**Problem to solve**. Repeat every entry word for word, but leave the images out of your copy.

(Saved entries)
* * *

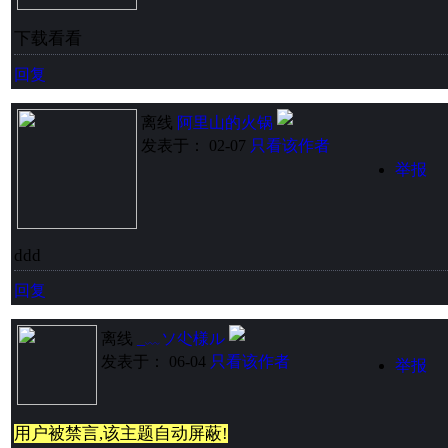
下载看看
回复
离线
阿里山的火锅
发表于： 02-07
只看该作者
举报
ddd
回复
离线
_﹏ソ尐様ル
发表于： 06-04
只看该作者
举报
用户被禁言,该主题自动屏蔽!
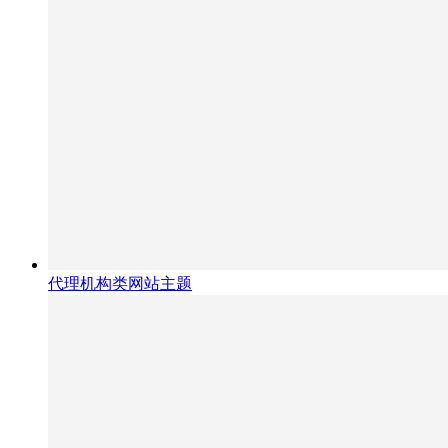
代理机构类网站主题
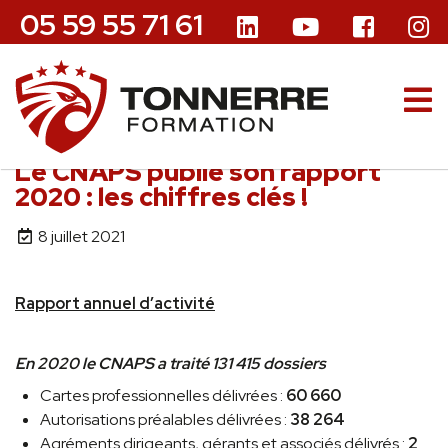
05 59 55 71 61
Le CNAPS publie son rapport
2020 : les chiffres clés !
8 juillet 2021
Rapport annuel d’activité
En 2020 le CNAPS a traité 131 415 dossiers
Cartes professionnelles délivrées :
60 660
Autorisations préalables délivrées :
38 264
Agréments dirigeants, gérants et associés délivrés :
2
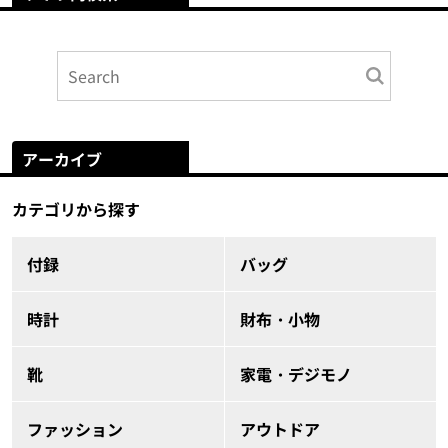
アーカイブ
カテゴリから探す
付録
バッグ
時計
財布・小物
靴
家電・デジモノ
ファッション
アウトドア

* * *

**Response area**.
下载看看
回复
离线
阿里山的火锅
发表于： 02-07
只看该作者
举报
ddd
回复
离线
_﹏ソ尐様ル
发表于： 06-04
只看该作者
举报
用户被禁言,该主题自动屏蔽!
代理机构类网站主题
05 59 55 71 61
Le CNAPS publie son rapport
2020 : les chiffres clés !
8 juillet 2021
Rapport annuel d’activité
En 2020 le CNAPS a traité 131 415 dossiers
Cartes professionnelles délivrées :
60 660
Autorisations préalables délivrées :
38 264
Agréments dirigeants, gérants et associés délivrés :
2
アーカイブ
カテゴリから探す
付録
バッグ
時計
財布・小物
靴
家電・デジモノ
ファッション
アウトドア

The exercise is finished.